El Gobierno de la nación no está de acuerdo. Y debe tomar decisiones al respecto. La más sencilla y viable será oponerse a tal «referéndum particular», alegando que la Hacienda es competencia exclusiva del Estado y, por consiguiente, un «referéndum» que se refiera a la misma sólo puede convocarlo -o mejor, proponerlo o solicitarlo- el Gobierno de la nación. Otra solución (que yo llamaría «vacuna») sería decir: «¿Referéndum? De acuerdo. Pero, como se trata de un asunto que es de competencia del Gobierno de la nación y no del gobierno regional de una comunidad autónoma -la que sea-, el Gobierno de la Nación va a someter el asunto a "Referéndum" en todo el territorio nacional de España». Supongo que las catorce Comunidades Autónomas que no tienen, ni exigen, ese concierto, antes de que fuera formulada la pregunta dirían: «O todas o ninguna». Y, una vez formulada la pregunta, si sólo, como se pretende, se refería al concierto con Cataluña responderían con un no rotundo.

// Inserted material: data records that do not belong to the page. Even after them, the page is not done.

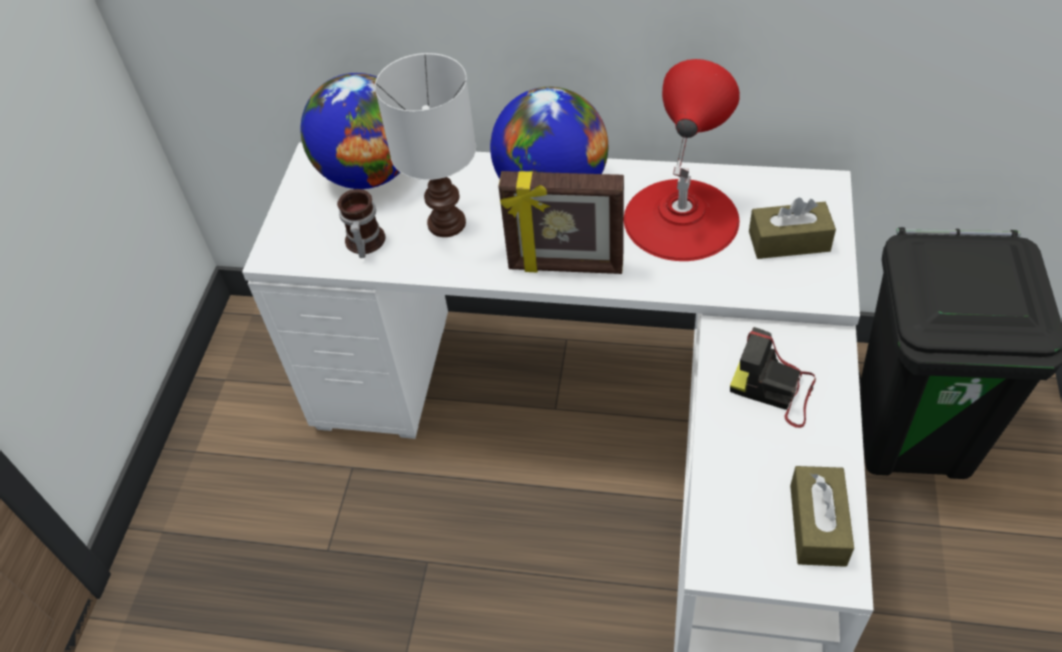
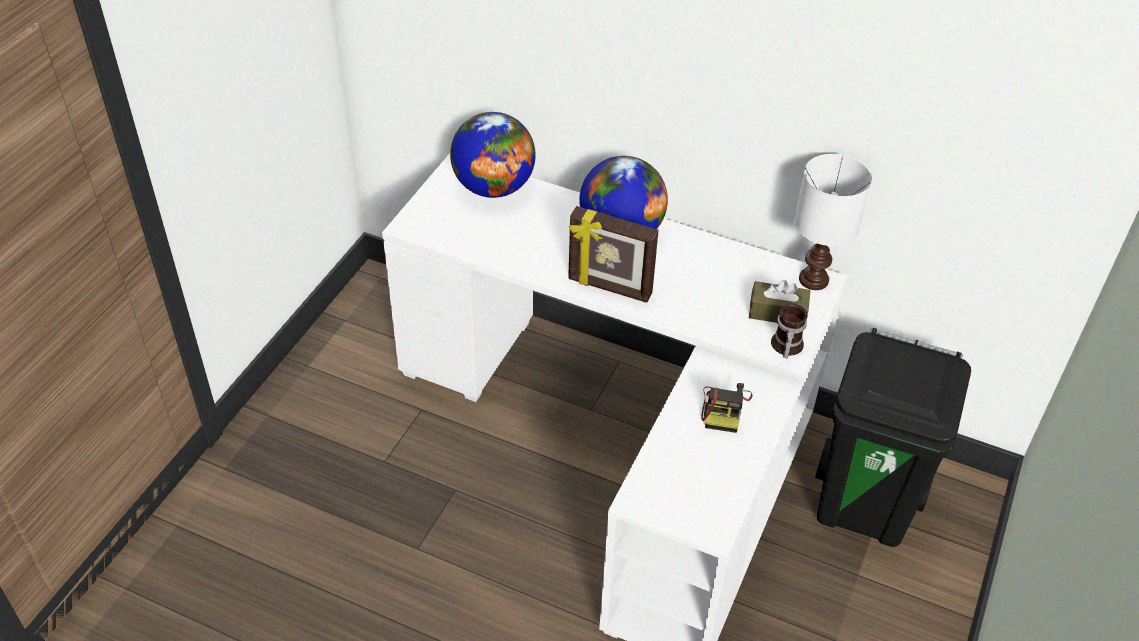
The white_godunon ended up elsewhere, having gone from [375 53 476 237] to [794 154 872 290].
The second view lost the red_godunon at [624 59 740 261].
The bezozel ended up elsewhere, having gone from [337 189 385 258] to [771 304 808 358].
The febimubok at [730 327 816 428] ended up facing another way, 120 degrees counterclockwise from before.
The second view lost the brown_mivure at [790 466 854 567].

Creo que esa «vacuna-consulta» serviría como solución preventiva. Seguramente que otra fórmula sería proponer el concierto para todas las Comunidades. Supongo que las dos Comunidades que disfrutan de concierto histórico se opondrían a que el beneficio (no quiero llamarlo «privilegio») se extendiera a quienes no pueden alegar los «derechos históricos» que a ellos los asisten. Y los mismos catalanes no permitirían que se suprimiera «de un plumazo» esa distinción «nacionalista» que ellos reclaman.

Lo que sí puede ser eficaz es oponer a cualquier «referéndum» o consulta popular particular, que signifique reducción del vigor extensivo de un asunto general, una consulta popular -pero de todo el pueblo español- que eche por tierra las pretensiones individualistas o «nacionalistas» de cualquier Comunidad Autónoma o porción de la única Sociedad «España», indestructible de acuerdo con el artículo segundo de nuestra Constitución. Ya es hora de que se haga valer esta Carta Magna que aprobó el pueblo en diciembre de 1978. Es ridículo que en estos días, en los que hasta gastamos dinero, que no sobra, para trasladar y ensalzar la célebre «Pepa», nombre que damos a la Constitución de 1814, estemos olvidando o menospreciando el valor vigoroso que debemos atribuir a la vigente de 1978.